そんな2号を振り返り,嫁だがねがとあるお友達に「ウチは親が障害児だと育てられないと思って神様が助けてくれたのかな?」と問いかけると,これに対しお友達は,ウチはね,神様が『親がだらしないからこの子を授けてあげよう。そうすればこの子を育てることで子供が親を成長させてくれるはずだから』っていう事でこの子を授けてくれたんだと思ってるんだ。だからこの子に育ててもらってるの!と応えてくれたそうです。お察しの通り,お友達は障害児のお母さんです。正直,目からウロコでした・・・これは障害児であるとかないとかは本来関係のない話です。確かに子供に親が成長を促されている事は多いのです。もちろん,いろいろな人との出会いが人間を成長させていくのでしょうから,当たり前といえば当たり前なんでしょうが,一番身近で,かつ自分が育てている子供にも自分が育てられている。それをサラッと言われたことにこれまたショックを受けました。確かにその通りだと・・・
人の成長というのは単に知識の集積だけではありません。様々な経験がその人の感性,情感をより深いモノに変えていってくれるのです。子供と過ごす時間という経験は,あきらかにこれまでのものとは違ったアプローチで成長を促してくれています。また,目に見えない「絆」っていうんでしょうか?自分により近い「存在」を意識するだけでも物事の考え方,行動の基準は変わってくるかも知れません。正直おとうはこれについては鈍い部類の人間であったと思います。2号の出産時の顛末の中で「家族を亡くす恐怖を初めて感じた」と書きましたが,この時までこうした意識を自覚することができなかったのですから・・・でも今は実感を持っています。1号,2号,嫁だがねもそうですが一番に自分を成長させてくれている存在だと思っております。この事をお友達の一言から改めて再認識いたしました。

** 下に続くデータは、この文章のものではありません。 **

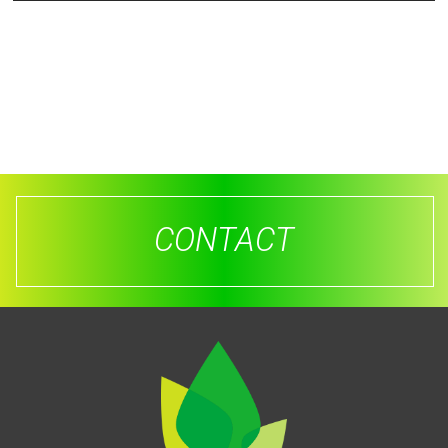
CONTACT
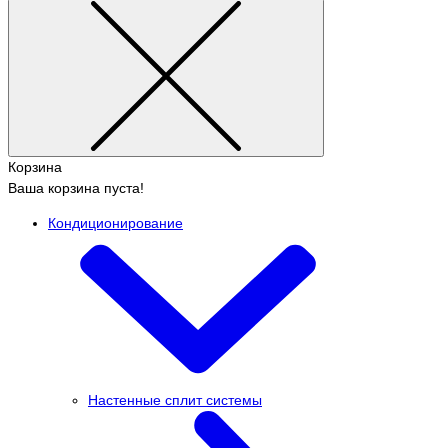
Корзина
Ваша корзина пуста!
Кондиционирование
Настенные сплит системы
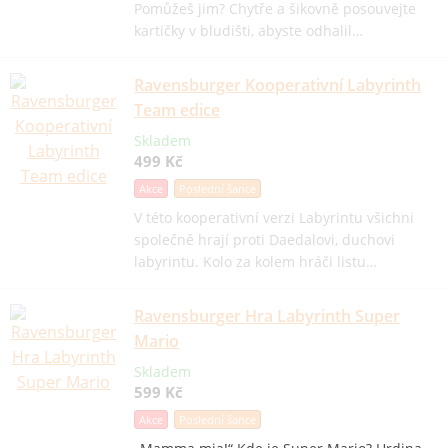
Pomůžeš jim? Chytře a šikovně posouvejte
kartičky v bludišti, abyste odhalil…
Ravensburger Kooperativní Labyrinth
Team edice
Skladem
499 Kč
Akce
Poslední šance
V této kooperativní verzi Labyrintu všichni
společně hrají proti Daedalovi, duchovi
labyrintu. Kolo za kolem hráči listu…
Ravensburger Hra Labyrinth Super
Mario
Skladem
599 Kč
Akce
Poslední šance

今年は3月に父を亡くし,つい先月は母の最期を看取ることとなりました。二人とも特別病に伏せていたわけでもなく,突然の死でありました。今更なにもできないのは当たり前なのですが,母の四十九日を過ぎ,はたして子であった私は父や母をちょっとでも成長させることができたのだろうか?って考えています。いつも通り二人ではしゃぎあうお子〜たま1号,2号を煙たい目で見つめつつ,ちょっと感慨深く想っているこの頃でございます。

※文中の表現・言葉に不適切なものがあるかも知れませんが,特別な意図は一切ありません。単に筆者のボキャブラリーの少なさからくる表現とご理解ください。